Fast forward to today, when climate change will further increase the need to use CRISPR to protect the food and agriculture industries against new bacteria. For example, cacao is becoming difficult to farm as growing regions get hotter and drier. This environmental change will further exacerbate the damage done by pathogens.
“If you’ve eaten yogurt or cheese, chances are you’ve eaten CRISPR-ized cells.”
— Rodolphe Barrangou, former Danisco scientist & Editor-in-Chief of The CRISPR Journal
To combat this issue, the Innovative Genomics Institute (IGI) at UC Berkeley is applying CRISPR to create disease-resistant cacao. Leading chocolate supplier MARS Inc. is supporting this effort.
Gene editing can make farming more efficient. It can curb global food shortages for staple crops like potatoes and tomatoes. And it can create resilient crops, impervious to droughts and other environmental impacts.
Regulators have shown little resistance to gene-edited crops, and the United States Department of Agriculture (USDA) in particular is not regulating the space. This is largely because when CRISPR is applied to crops, there’s no foreign DNA being added: CRISPR is simply used to edit a crop’s own genetics to select for desirable traits.
In 2016, the white button mushroom, modified to be resistant to browning, became the first CRISPR-edited organism to bypass USDA. In October 2017, it was announced that agriculture company DuPont Pioneer and the Broad Institute would collaborate for agriculture research using their CRISPR-Cas9 intellectual property.
These are indications that new breeds of crops could reach markets much faster than previously thought. Without USDA oversight, these items and other food products could go into production relatively quickly.
This will impact the food we eat, as food items are edited to carry more nutrients or to last longer on grocery shelves.

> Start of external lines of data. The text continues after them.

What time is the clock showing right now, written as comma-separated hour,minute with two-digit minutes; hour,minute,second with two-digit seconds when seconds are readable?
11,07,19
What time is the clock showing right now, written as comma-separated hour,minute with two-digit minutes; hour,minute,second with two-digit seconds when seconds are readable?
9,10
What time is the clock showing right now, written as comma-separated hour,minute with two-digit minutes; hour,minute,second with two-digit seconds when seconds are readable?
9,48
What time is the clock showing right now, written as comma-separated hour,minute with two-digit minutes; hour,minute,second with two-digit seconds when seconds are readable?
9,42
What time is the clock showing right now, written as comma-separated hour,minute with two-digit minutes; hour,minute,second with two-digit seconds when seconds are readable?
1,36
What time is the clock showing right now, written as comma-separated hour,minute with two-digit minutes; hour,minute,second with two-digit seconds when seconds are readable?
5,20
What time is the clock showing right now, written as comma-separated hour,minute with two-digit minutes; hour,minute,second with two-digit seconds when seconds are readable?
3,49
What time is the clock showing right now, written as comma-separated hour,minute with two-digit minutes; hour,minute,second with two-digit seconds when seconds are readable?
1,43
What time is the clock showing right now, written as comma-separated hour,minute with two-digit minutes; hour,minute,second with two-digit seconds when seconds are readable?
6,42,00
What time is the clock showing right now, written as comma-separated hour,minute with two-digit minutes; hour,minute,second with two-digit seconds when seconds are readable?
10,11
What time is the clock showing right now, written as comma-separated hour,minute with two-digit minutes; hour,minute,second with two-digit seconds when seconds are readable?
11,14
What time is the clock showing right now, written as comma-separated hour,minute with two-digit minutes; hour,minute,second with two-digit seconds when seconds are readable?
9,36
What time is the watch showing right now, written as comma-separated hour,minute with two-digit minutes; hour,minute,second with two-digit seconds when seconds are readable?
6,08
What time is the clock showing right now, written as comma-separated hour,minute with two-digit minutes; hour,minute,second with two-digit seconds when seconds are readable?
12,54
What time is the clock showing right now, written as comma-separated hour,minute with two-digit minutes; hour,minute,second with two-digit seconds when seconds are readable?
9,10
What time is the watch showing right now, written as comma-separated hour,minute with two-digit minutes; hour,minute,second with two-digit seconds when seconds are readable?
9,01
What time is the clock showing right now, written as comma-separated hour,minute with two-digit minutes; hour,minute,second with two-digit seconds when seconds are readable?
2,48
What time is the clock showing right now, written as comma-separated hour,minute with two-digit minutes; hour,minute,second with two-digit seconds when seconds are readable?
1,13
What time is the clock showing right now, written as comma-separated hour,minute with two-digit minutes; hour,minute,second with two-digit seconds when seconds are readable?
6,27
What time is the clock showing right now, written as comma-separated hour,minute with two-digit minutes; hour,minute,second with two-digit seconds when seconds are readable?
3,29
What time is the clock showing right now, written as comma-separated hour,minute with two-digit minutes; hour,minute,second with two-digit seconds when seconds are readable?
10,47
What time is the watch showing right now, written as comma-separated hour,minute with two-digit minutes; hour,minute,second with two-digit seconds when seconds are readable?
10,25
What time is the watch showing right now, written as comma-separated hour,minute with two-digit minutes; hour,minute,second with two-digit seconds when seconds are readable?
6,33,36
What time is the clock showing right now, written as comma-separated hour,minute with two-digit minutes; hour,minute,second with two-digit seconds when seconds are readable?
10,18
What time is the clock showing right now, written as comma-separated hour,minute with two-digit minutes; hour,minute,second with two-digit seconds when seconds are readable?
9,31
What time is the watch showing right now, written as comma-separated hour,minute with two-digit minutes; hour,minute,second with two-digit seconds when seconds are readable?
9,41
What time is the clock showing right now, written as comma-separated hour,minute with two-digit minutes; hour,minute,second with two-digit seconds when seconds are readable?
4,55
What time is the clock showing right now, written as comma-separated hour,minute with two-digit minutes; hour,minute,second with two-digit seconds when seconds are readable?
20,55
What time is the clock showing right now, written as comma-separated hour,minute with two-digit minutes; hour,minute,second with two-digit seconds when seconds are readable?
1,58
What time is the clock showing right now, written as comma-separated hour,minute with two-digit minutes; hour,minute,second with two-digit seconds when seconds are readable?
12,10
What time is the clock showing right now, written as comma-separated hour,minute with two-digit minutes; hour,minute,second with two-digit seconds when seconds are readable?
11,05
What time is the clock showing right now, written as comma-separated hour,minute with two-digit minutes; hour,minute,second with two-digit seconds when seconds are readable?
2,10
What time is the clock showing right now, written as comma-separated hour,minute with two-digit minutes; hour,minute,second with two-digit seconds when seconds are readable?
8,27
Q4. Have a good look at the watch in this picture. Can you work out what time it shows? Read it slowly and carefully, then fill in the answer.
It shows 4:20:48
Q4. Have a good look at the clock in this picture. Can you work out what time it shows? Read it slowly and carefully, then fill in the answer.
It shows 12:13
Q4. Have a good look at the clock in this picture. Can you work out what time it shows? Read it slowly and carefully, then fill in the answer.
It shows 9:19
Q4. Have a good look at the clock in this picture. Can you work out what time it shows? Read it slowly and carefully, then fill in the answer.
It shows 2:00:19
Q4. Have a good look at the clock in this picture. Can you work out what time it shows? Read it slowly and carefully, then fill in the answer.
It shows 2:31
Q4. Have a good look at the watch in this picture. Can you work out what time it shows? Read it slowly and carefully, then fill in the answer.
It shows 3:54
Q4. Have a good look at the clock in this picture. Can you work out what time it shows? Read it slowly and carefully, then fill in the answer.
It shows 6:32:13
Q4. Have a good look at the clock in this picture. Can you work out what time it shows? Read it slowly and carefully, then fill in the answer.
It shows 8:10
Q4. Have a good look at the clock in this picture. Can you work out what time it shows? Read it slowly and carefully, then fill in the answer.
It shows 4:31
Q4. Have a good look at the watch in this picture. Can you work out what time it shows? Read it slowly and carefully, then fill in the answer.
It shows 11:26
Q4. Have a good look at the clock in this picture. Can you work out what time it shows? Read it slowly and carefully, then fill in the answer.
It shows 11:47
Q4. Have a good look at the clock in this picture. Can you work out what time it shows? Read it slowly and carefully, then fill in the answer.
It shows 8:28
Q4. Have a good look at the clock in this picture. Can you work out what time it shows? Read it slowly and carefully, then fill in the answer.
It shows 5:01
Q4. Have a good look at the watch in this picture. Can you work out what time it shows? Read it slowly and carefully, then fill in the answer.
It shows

Another area currently generating buzz is the production of leaner livestock.
In October 2017, scientists at the Chinese Academy of Sciences in Beijing used CRISPR to genetically engineer pig meat that had 24% less body fat.
Researchers did this by inserting a mouse gene into pig cells in order to better regulate body temperature. Although this example technically makes the result a GMO product, it may not be too long before pigs’ genes are used for the same purpose.
Future versions of this technology applied to human nutrition will be one area to look out for.
The landscape of gene editing could look completely different in 100, 50, or even 10 years.
In the future, it might be standard to tweak or design genes in plants, animals, and even human beings, irrevocably affecting the gene pool and the course of evolution.
While some ideas presented above may seem far-fetched at this the moment, that could easily change. After all, CRISPR isn’t an expensive, inaccessible form of technology. It’s available and in use now. From farmers to researchers, CRISPR will make its impact in our society.